··· TEXT SECTION ···
Yeah, because once we granted the Australian visa, and then we have got calls from the IOM office in Kabul that, okay, your visa has been issued, but you have to wait for the tickets to be purchased and it might take like two to three months. And then I like random questions that just came to my mind and said, look, can we buy our own tickets to travel? Is this, is that like any procedure in place which is like someone can does? And they said, of course you can do, but we like recommend to to go through the IOM process because it like the situation was getting worse and worse and I have been myself in one of the the suicide bombing in 2014.

Abuzar Mazoori:

like before we leave to Australia, and we just purchased our own tickets and that's what we did. So I went like, got the visas and I, straight from the IOM office, went to a ticket shop and and looked for like like a very convenient flight to get to to Australia. And then, yeah, we straight landed to like from Kabul to Dubai and then to Bangkok and then straight to Melbourne, and I since then been in Melbourne enjoying a love Melbourne.

Emily Webb:

You mentioned, you were caught up in a suicide bombing. If you don't mind me asking what happened? Were you injured? What was the consequence of that?

Abuzar Mazoori:

I didn't get injured. I was the lucky ones that of that we have been protected by people who was like between the suicide bomber and us. So their people like kind of made this a shell for us that to be alive, but they have lost their lives. We were like watching a theater show. Interestingly, the title, the theme for the theater which they were playing was silence after the explosion.

Abuzar Mazoori:

People got injured, they like some people screaming and then like 20 minutes probably passed at the show that like a real explosion happened and for a few seconds everyone was like thinking that this is part of like the show, but once, like we realized that it's the body parts, the blood, the smoke, because you know, like theater is always like the soundproof and you don't hear like much if you do.

Abuzar Mazoori:

It was like a big explosion.

Abuzar Mazoori:

It was very much a traumatic event and the worst part was for me like witnessing the scene from this stage, because I was the first one finding the emergency exit and then I was nearly shot to death by the police officer, because you know what was happening back then when there was like a suicide or a bomb blast, there was always gunshots afterwards.
···
WHAT YOU WILL DO:
- A) From the interview transcript, retype the passage starting at "People got injured, they" and ending at "much if you do.".
- B) In the interview transcript, which cities does Abuzar Mazoori name along the flight route he took to reach Australia?
- C) Write what follows the last sentence of the interview transcript about the Kabul theater bombing.
··· GIVEN ENTRIES ···
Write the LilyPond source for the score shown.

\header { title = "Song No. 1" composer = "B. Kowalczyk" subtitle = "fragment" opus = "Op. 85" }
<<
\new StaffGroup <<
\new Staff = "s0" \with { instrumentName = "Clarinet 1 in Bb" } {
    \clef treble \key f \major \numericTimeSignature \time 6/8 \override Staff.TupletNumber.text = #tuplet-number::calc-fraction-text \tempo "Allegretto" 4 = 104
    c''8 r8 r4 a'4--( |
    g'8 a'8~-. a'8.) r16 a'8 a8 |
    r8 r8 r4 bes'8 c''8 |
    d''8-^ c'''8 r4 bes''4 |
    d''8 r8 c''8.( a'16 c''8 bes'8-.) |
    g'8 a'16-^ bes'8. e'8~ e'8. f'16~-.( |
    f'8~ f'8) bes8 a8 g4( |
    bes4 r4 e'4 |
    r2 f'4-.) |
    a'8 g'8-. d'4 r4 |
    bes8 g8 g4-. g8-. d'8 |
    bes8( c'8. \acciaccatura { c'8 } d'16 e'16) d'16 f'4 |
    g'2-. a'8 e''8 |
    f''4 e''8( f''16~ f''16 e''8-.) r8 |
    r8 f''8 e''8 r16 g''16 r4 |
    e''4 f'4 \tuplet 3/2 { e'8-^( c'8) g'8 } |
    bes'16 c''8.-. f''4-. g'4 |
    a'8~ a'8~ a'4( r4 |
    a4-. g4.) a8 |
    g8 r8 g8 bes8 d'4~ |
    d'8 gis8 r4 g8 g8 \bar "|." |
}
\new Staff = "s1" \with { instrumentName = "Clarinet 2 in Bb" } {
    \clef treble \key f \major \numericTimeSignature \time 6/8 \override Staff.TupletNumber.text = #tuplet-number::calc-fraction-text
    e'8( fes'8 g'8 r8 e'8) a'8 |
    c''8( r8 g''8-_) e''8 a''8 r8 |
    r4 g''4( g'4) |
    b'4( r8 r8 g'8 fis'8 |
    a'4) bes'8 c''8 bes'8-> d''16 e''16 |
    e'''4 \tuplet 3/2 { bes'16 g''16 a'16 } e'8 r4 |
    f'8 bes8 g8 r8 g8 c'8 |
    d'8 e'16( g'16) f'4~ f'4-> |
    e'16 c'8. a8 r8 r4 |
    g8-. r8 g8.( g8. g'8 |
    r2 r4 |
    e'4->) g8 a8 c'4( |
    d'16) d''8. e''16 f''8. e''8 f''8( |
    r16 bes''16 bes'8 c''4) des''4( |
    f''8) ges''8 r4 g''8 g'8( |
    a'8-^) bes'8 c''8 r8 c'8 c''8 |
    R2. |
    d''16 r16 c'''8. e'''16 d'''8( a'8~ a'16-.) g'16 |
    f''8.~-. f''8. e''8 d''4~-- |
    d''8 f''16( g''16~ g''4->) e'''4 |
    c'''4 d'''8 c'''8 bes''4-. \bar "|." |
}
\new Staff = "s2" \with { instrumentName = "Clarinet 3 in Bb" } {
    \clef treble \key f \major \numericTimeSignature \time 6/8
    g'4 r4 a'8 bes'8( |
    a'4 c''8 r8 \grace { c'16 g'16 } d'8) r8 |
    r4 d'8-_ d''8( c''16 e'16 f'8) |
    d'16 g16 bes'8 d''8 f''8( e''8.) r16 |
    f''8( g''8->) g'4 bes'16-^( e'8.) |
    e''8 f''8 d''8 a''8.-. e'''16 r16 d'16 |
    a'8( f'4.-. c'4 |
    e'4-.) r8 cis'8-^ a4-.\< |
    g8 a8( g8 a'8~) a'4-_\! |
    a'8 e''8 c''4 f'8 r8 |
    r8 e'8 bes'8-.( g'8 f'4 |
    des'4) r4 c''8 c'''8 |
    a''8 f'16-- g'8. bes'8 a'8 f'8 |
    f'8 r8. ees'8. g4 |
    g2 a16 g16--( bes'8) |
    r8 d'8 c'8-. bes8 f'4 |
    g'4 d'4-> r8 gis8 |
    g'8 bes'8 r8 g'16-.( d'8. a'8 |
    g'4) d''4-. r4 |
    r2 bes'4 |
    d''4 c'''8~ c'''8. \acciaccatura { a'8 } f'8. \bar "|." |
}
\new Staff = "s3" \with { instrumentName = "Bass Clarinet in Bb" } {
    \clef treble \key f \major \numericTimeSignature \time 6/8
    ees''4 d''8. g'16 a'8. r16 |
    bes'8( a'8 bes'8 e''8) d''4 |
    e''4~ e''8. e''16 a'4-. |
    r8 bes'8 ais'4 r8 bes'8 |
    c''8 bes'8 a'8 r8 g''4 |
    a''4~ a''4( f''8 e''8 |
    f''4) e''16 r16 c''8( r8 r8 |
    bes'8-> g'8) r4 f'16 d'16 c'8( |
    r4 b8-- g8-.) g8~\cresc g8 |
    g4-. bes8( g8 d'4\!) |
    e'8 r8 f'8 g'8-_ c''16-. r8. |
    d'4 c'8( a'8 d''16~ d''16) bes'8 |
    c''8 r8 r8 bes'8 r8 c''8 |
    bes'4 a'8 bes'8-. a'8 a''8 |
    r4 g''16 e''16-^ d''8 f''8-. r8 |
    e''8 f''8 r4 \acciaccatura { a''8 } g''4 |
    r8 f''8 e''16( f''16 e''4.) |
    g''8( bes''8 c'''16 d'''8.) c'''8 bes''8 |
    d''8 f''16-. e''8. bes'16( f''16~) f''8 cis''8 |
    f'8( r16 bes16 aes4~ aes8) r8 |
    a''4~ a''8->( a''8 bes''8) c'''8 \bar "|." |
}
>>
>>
···
TASK RESPONSES:
- A)
People got injured, they like some people screaming and then like 20 minutes probably passed at the show that like a real explosion happened and for a few seconds everyone was like thinking that this is part of like the show, but once, like we realized that it's the body parts, the blood, the smoke, because you know, like theater is always like the soundproof and you don't hear like much if you do.

- B) Kabul, Dubai, Bangkok, Melbourne

- C)
Abuzar Mazoori:

And then this and this was like trained to the military stuff, whenever there is something happen, be prepared that there would be like gunshot afterwards. And I was like running out and then they thought I might be one of like those people like, and then they were like shooting me and I didn't skip back inside Living in Afghanistan with that kind of like circumstances. It was quite normal because we on daily basis hearing like that, the sounds of like explosion, gunfires, and that was not much affecting myself. But when I come over here, especially when you find your safety zone, security, the safety, and that there's experiences started to impacting me. And then I went out for asking assistance on my GP and then referred to like a psychologist and that was quite helpful.

Emily Webb:

Yeah, that's really, really interesting what you say, and I have heard other people talk about experiences of trauma coming up when they are more settled and not in a like hyper vigilant state. And yeah, that is full on and it does make you think that people coming to Australia because it's a lot of the time it's so different to what they're from that there really needs to be services that can actually help people, not to say, hey, welcome to Australia, here you go. You know it's not that simple, wow. And you know you worked in advocacy and human rights law for women and and girls and it is heartbreaking what is going on in Afghanistan. I mean, it's horrendous and I imagine that even when you were doing it, there would have been a level of danger. But now, yeah, girls can't go to school, can they at all?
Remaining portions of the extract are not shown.